*Exercise prompt*.
The response should hold each line from the entries below where "ProjectId" is found.

━━ Records for the exercise

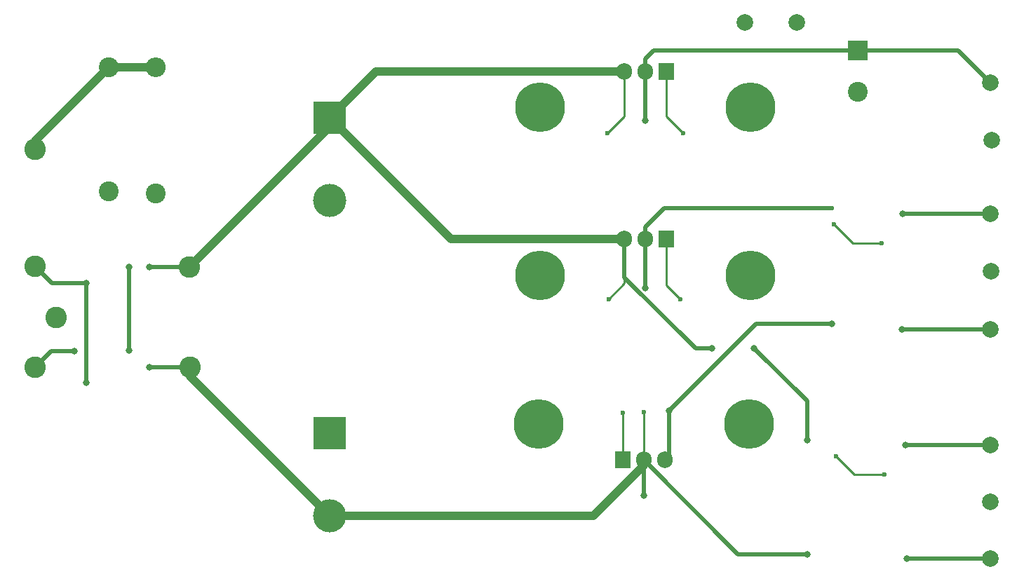
<source format=gbr>
G04 #@! TF.GenerationSoftware,KiCad,Pcbnew,(5.1.10-0-10_14)*
G04 #@! TF.CreationDate,2021-05-14T17:18:27+02:00*
G04 #@! TF.ProjectId,dac-psu,6461632d-7073-4752-9e6b-696361645f70,rev?*
G04 #@! TF.SameCoordinates,Original*
G04 #@! TF.FileFunction,Copper,L2,Bot*
G04 #@! TF.FilePolarity,Positive*
%FSLAX46Y46*%
G04 Gerber Fmt 4.6, Leading zero omitted, Abs format (unit mm)*
G04 Created by KiCad (PCBNEW (5.1.10-0-10_14)) date 2021-05-14 17:18:27*
%MOMM*%
%LPD*%
G01*
G04 APERTURE LIST*
G04 #@! TA.AperFunction,ComponentPad*
%ADD10C,2.000000*%
G04 #@! TD*
G04 #@! TA.AperFunction,ComponentPad*
%ADD11C,2.600000*%
G04 #@! TD*
G04 #@! TA.AperFunction,ComponentPad*
%ADD12O,2.400000X2.400000*%
G04 #@! TD*
G04 #@! TA.AperFunction,ComponentPad*
%ADD13C,2.400000*%
G04 #@! TD*
G04 #@! TA.AperFunction,ComponentPad*
%ADD14C,4.000000*%
G04 #@! TD*
G04 #@! TA.AperFunction,ComponentPad*
%ADD15R,4.000000X4.000000*%
G04 #@! TD*
G04 #@! TA.AperFunction,ComponentPad*
%ADD16O,1.905000X2.000000*%
G04 #@! TD*
G04 #@! TA.AperFunction,ComponentPad*
%ADD17R,1.905000X2.000000*%
G04 #@! TD*
G04 #@! TA.AperFunction,ComponentPad*
%ADD18C,6.000000*%
G04 #@! TD*
G04 #@! TA.AperFunction,ComponentPad*
%ADD19R,2.400000X2.400000*%
G04 #@! TD*
G04 #@! TA.AperFunction,ViaPad*
%ADD20C,0.600000*%
G04 #@! TD*
G04 #@! TA.AperFunction,ViaPad*
%ADD21C,0.800000*%
G04 #@! TD*
G04 #@! TA.AperFunction,Conductor*
%ADD22C,0.250000*%
G04 #@! TD*
G04 #@! TA.AperFunction,Conductor*
%ADD23C,1.000000*%
G04 #@! TD*
G04 #@! TA.AperFunction,Conductor*
%ADD24C,0.500000*%
G04 #@! TD*
G04 APERTURE END LIST*
D10*
X213233000Y-68770500D03*
X213106000Y-61785500D03*
X183451500Y-54483000D03*
X189738000Y-54483000D03*
X213106000Y-91630500D03*
X213169500Y-84582000D03*
X213106000Y-77660500D03*
X213106000Y-119316500D03*
X213106000Y-112395000D03*
X213106000Y-105600500D03*
D11*
X116459000Y-96139000D03*
X116395500Y-84074000D03*
D12*
X112331500Y-59944000D03*
D13*
X112331500Y-75184000D03*
D11*
X97790000Y-69850000D03*
D13*
X106680000Y-59930000D03*
X106680000Y-74930000D03*
D14*
X133350000Y-114140000D03*
D15*
X133350000Y-104140000D03*
D14*
X133350000Y-76040000D03*
D15*
X133350000Y-66040000D03*
D16*
X173799500Y-107378500D03*
X171259500Y-107378500D03*
D17*
X168719500Y-107378500D03*
D16*
X168910000Y-80708500D03*
X171450000Y-80708500D03*
D17*
X173990000Y-80708500D03*
D16*
X168910000Y-60452000D03*
X171450000Y-60452000D03*
D17*
X173990000Y-60452000D03*
D11*
X97790000Y-96139000D03*
X100330000Y-90170000D03*
X97790000Y-84010500D03*
D18*
X158559500Y-102997000D03*
X183959500Y-102997000D03*
X158750000Y-85090000D03*
X184150000Y-85090000D03*
X184150000Y-64770000D03*
X158750000Y-64770000D03*
D13*
X197104000Y-62912000D03*
D19*
X197104000Y-57912000D03*
D20*
X166878000Y-67868800D03*
D21*
X111569500Y-84074000D03*
D20*
X194500500Y-106934000D03*
X200342500Y-109093000D03*
D21*
X191008000Y-104965500D03*
D20*
X167005000Y-87947500D03*
D21*
X179451000Y-93916500D03*
X184594500Y-93853000D03*
X103949500Y-86042500D03*
X103949500Y-98044000D03*
X102552500Y-94234000D03*
X109093000Y-94170500D03*
X109093000Y-84074000D03*
D20*
X171246800Y-101549200D03*
D21*
X111569500Y-96139000D03*
X191008000Y-118745000D03*
X171259500Y-111696500D03*
D20*
X176022000Y-67868800D03*
D21*
X202819000Y-105600500D03*
X203009500Y-119316500D03*
X202501500Y-77660500D03*
X202438000Y-91630500D03*
X171450000Y-66357500D03*
D20*
X175641000Y-87947500D03*
X168719500Y-101663500D03*
X199961500Y-81216500D03*
X194183000Y-78930500D03*
D21*
X171420459Y-86580041D03*
D20*
X193929000Y-76962000D03*
D21*
X174307500Y-101409500D03*
X193929000Y-90932000D03*
D22*
X168910000Y-65836800D02*
X166878000Y-67868800D01*
X168910000Y-60452000D02*
X168910000Y-65836800D01*
X196659500Y-109093000D02*
X194500500Y-106934000D01*
X200342500Y-109093000D02*
X196659500Y-109093000D01*
D23*
X138938000Y-60452000D02*
X133350000Y-66040000D01*
X168910000Y-60452000D02*
X138938000Y-60452000D01*
X148018500Y-80708500D02*
X133350000Y-66040000D01*
X168910000Y-80708500D02*
X148018500Y-80708500D01*
D22*
X168910000Y-86042500D02*
X167005000Y-87947500D01*
X168910000Y-80708500D02*
X168910000Y-86042500D01*
D24*
X177498916Y-93916500D02*
X179451000Y-93916500D01*
X168910000Y-85327584D02*
X177498916Y-93916500D01*
X168910000Y-80708500D02*
X168910000Y-85327584D01*
X191008000Y-100266500D02*
X191008000Y-104965500D01*
X184594500Y-93853000D02*
X191008000Y-100266500D01*
X116395500Y-84074000D02*
X111569500Y-84074000D01*
D23*
X133350000Y-67119500D02*
X116395500Y-84074000D01*
X133350000Y-66040000D02*
X133350000Y-67119500D01*
D24*
X99822000Y-86042500D02*
X97790000Y-84010500D01*
X103949500Y-86042500D02*
X99822000Y-86042500D01*
X103949500Y-98044000D02*
X103949500Y-86042500D01*
D23*
X97917000Y-96012000D02*
X97790000Y-96139000D01*
D24*
X99695000Y-94234000D02*
X97790000Y-96139000D01*
X102552500Y-94234000D02*
X99695000Y-94234000D01*
X109093000Y-94170500D02*
X109093000Y-84074000D01*
D22*
X171259500Y-101561900D02*
X171246800Y-101549200D01*
X171259500Y-107378500D02*
X171259500Y-101561900D01*
D23*
X171259500Y-108051002D02*
X171259500Y-107378500D01*
X165170502Y-114140000D02*
X171259500Y-108051002D01*
X133350000Y-114140000D02*
X165170502Y-114140000D01*
D24*
X171259500Y-111696500D02*
X171259500Y-107378500D01*
X182626000Y-118745000D02*
X171259500Y-107378500D01*
X191008000Y-118745000D02*
X182626000Y-118745000D01*
X116459000Y-96139000D02*
X111569500Y-96139000D01*
D23*
X116459000Y-97249000D02*
X116459000Y-96139000D01*
X133350000Y-114140000D02*
X116459000Y-97249000D01*
D22*
X173990000Y-65836800D02*
X176022000Y-67868800D01*
X173990000Y-60452000D02*
X173990000Y-65836800D01*
D24*
X202819000Y-105600500D02*
X213106000Y-105600500D01*
X213042500Y-119316500D02*
X213106000Y-119380000D01*
X203009500Y-119316500D02*
X213106000Y-119316500D01*
X202501500Y-77660500D02*
X213106000Y-77660500D01*
X202438000Y-91630500D02*
X213106000Y-91630500D01*
X172490000Y-57912000D02*
X197104000Y-57912000D01*
X171450000Y-58952000D02*
X172490000Y-57912000D01*
X171450000Y-60452000D02*
X171450000Y-58952000D01*
X171450000Y-66357500D02*
X171450000Y-60452000D01*
X197104000Y-57912000D02*
X209232500Y-57912000D01*
X209232500Y-57912000D02*
X213106000Y-61785500D01*
D22*
X173990000Y-86296500D02*
X175641000Y-87947500D01*
X173990000Y-80708500D02*
X173990000Y-86296500D01*
X168719500Y-107378500D02*
X168719500Y-101663500D01*
X196469000Y-81216500D02*
X199961500Y-81216500D01*
X194183000Y-78930500D02*
X196469000Y-81216500D01*
D24*
X171420459Y-80738041D02*
X171450000Y-80708500D01*
X171420459Y-86580041D02*
X171420459Y-80738041D01*
X173696500Y-76962000D02*
X193929000Y-76962000D01*
X171450000Y-79208500D02*
X173696500Y-76962000D01*
X171450000Y-80708500D02*
X171450000Y-79208500D01*
X174307500Y-106870500D02*
X173799500Y-107378500D01*
X174307500Y-101409500D02*
X174307500Y-106870500D01*
X184785000Y-90932000D02*
X193929000Y-90932000D01*
X174307500Y-101409500D02*
X184785000Y-90932000D01*
D23*
X106694000Y-59944000D02*
X106680000Y-59930000D01*
X112331500Y-59944000D02*
X106694000Y-59944000D01*
X97790000Y-68820000D02*
X97790000Y-69850000D01*
X106680000Y-59930000D02*
X97790000Y-68820000D01*
M02*

</source>
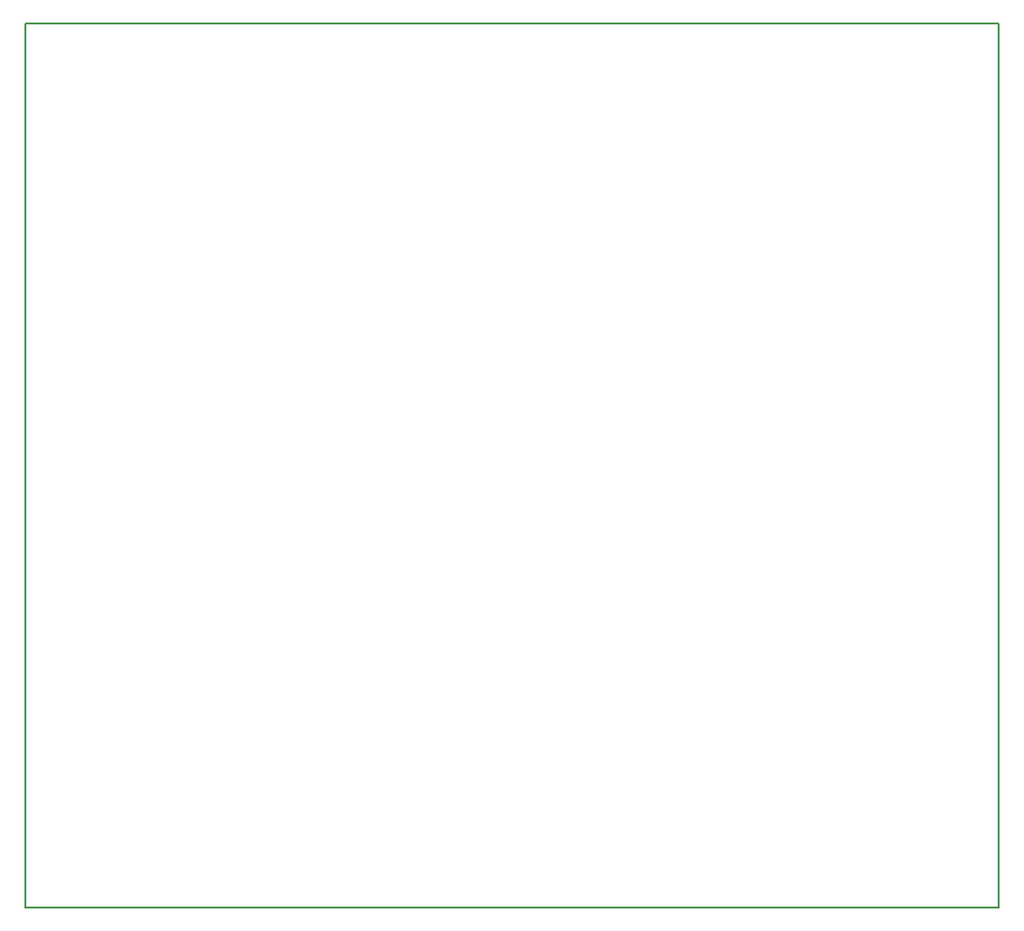
<source format=gm1>
G04 MADE WITH FRITZING*
G04 WWW.FRITZING.ORG*
G04 DOUBLE SIDED*
G04 HOLES PLATED*
G04 CONTOUR ON CENTER OF CONTOUR VECTOR*
%ASAXBY*%
%FSLAX23Y23*%
%MOIN*%
%OFA0B0*%
%SFA1.0B1.0*%
%ADD10R,3.464570X3.149610*%
%ADD11C,0.008000*%
%ADD10C,0.008*%
%LNCONTOUR*%
G90*
G70*
G54D10*
G54D11*
X8Y3142D02*
X3465Y3142D01*
X3465Y0D01*
X8Y0D01*
X8Y3142D01*
D02*
G04 End of contour*
M02*
</source>
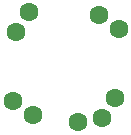
<source format=gbl>
%TF.GenerationSoftware,KiCad,Pcbnew,7.0.6-rc1-25-gf974c8259e*%
%TF.CreationDate,2023-06-21T18:20:27+02:00*%
%TF.ProjectId,RKJXM1015004_Straight,524b4a58-4d31-4303-9135-3030345f5374,rev?*%
%TF.SameCoordinates,Original*%
%TF.FileFunction,Copper,L2,Bot*%
%TF.FilePolarity,Positive*%
%FSLAX46Y46*%
G04 Gerber Fmt 4.6, Leading zero omitted, Abs format (unit mm)*
G04 Created by KiCad (PCBNEW 7.0.6-rc1-25-gf974c8259e) date 2023-06-21 18:20:27*
%MOMM*%
%LPD*%
G01*
G04 APERTURE LIST*
%TA.AperFunction,ComponentPad*%
%ADD10C,1.600000*%
%TD*%
G04 APERTURE END LIST*
D10*
X39989771Y-37343681D03*
X42040380Y-36990128D03*
X43454594Y-29424086D03*
X35888552Y-28009872D03*
X34474338Y-35575914D03*
X41757538Y-28292715D03*
X34757181Y-29706928D03*
X36171394Y-36707285D03*
X43171751Y-35293072D03*
M02*

</source>
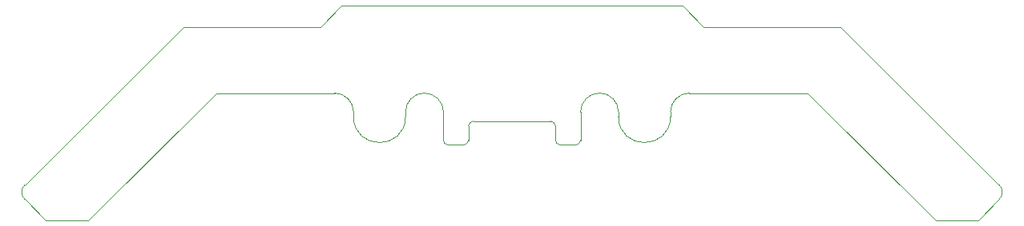
<source format=gbr>
%TF.GenerationSoftware,KiCad,Pcbnew,8.0.4*%
%TF.CreationDate,2024-11-30T14:16:15+01:00*%
%TF.ProjectId,Sensor_PCB,53656e73-6f72-45f5-9043-422e6b696361,rev?*%
%TF.SameCoordinates,Original*%
%TF.FileFunction,Profile,NP*%
%FSLAX46Y46*%
G04 Gerber Fmt 4.6, Leading zero omitted, Abs format (unit mm)*
G04 Created by KiCad (PCBNEW 8.0.4) date 2024-11-30 14:16:15*
%MOMM*%
%LPD*%
G01*
G04 APERTURE LIST*
%TA.AperFunction,Profile*%
%ADD10C,0.050000*%
%TD*%
G04 APERTURE END LIST*
D10*
X94500000Y-55750000D02*
X93000000Y-55750000D01*
X104000000Y-55750000D02*
G75*
G02*
X106000000Y-57750000I0J-2000000D01*
G01*
X93000000Y-48750000D02*
X95250000Y-46500000D01*
X78500000Y-48750000D02*
X93000000Y-48750000D01*
X96500000Y-58250000D02*
X96500000Y-57750000D01*
X117353553Y-58750000D02*
G75*
G02*
X117853500Y-59250000I47J-499900D01*
G01*
X102000000Y-57750000D02*
G75*
G02*
X104000000Y-55750000I2000000J0D01*
G01*
X122500000Y-55750000D02*
G75*
G02*
X124500000Y-57750000I0J-2000000D01*
G01*
X164750000Y-65500000D02*
G75*
G02*
X164750000Y-67000000I-750000J-750000D01*
G01*
X133500000Y-48750000D02*
X131250000Y-46500000D01*
X148000000Y-48750000D02*
X164750000Y-65500000D01*
X144500000Y-55750000D02*
X158000000Y-69250000D01*
X108646447Y-59253553D02*
X108646447Y-60750000D01*
X118353553Y-61250000D02*
G75*
G02*
X117853500Y-60750000I47J500100D01*
G01*
X148000000Y-48750000D02*
X133500000Y-48750000D01*
X130000000Y-57750000D02*
X130000000Y-58250000D01*
X78500000Y-48750000D02*
X61750000Y-65500000D01*
X133500000Y-55750000D02*
X144500000Y-55750000D01*
X82000000Y-55750000D02*
X68500000Y-69250000D01*
X64000000Y-69250000D02*
X61750000Y-67000000D01*
X120500000Y-57750000D02*
X120500000Y-60750000D01*
X106500000Y-61250000D02*
G75*
G02*
X106000000Y-60750000I0J500000D01*
G01*
X94500000Y-55750000D02*
G75*
G02*
X96500000Y-57750000I0J-2000000D01*
G01*
X120000000Y-61250000D02*
X118500000Y-61250000D01*
X68500000Y-69250000D02*
X64000000Y-69250000D01*
X120500000Y-60750000D02*
G75*
G02*
X120000000Y-61250000I-500000J0D01*
G01*
X124500000Y-58250000D02*
X124500000Y-57750000D01*
X164750000Y-67000000D02*
X162500000Y-69250000D01*
X120500000Y-57750000D02*
G75*
G02*
X122500000Y-55750000I2000000J0D01*
G01*
X130000000Y-57750000D02*
G75*
G02*
X132000000Y-55750000I2000000J0D01*
G01*
X95250000Y-46500000D02*
X113250000Y-46500000D01*
X133500000Y-55750000D02*
X132000000Y-55750000D01*
X130000000Y-58250000D02*
G75*
G02*
X124500000Y-58250000I-2750000J0D01*
G01*
X108000000Y-61250000D02*
X106500000Y-61250000D01*
X108646447Y-60750000D02*
G75*
G02*
X108146447Y-61249947I-499947J0D01*
G01*
X93000000Y-55750000D02*
X82000000Y-55750000D01*
X106000000Y-57750000D02*
X106000000Y-60750000D01*
X118500000Y-61250000D02*
X118353553Y-61250000D01*
X108000000Y-61250000D02*
X108146447Y-61250000D01*
X108646447Y-59250000D02*
G75*
G02*
X109146447Y-58749947I500053J0D01*
G01*
X102000000Y-58250000D02*
G75*
G02*
X96500000Y-58250000I-2750000J0D01*
G01*
X117853553Y-60750000D02*
X117853553Y-59250000D01*
X109146447Y-58750000D02*
X117353553Y-58750000D01*
X158000000Y-69250000D02*
X162500000Y-69250000D01*
X131250000Y-46500000D02*
X113250000Y-46500000D01*
X102000000Y-58250000D02*
X102000000Y-57750000D01*
X61750000Y-67000000D02*
G75*
G02*
X61750000Y-65500000I750000J750000D01*
G01*
M02*

</source>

━━━━

*Answer to this problem*.
G04 #@! TF.ProjectId,dac-psu,6461632d-7073-4752-9e6b-696361645f70,rev?*
%TF.ProjectId,RKJXM1015004_Straight,524b4a58-4d31-4303-9135-3030345f5374,rev?*%
%TF.ProjectId,Sensor_PCB,53656e73-6f72-45f5-9043-422e6b696361,rev?*%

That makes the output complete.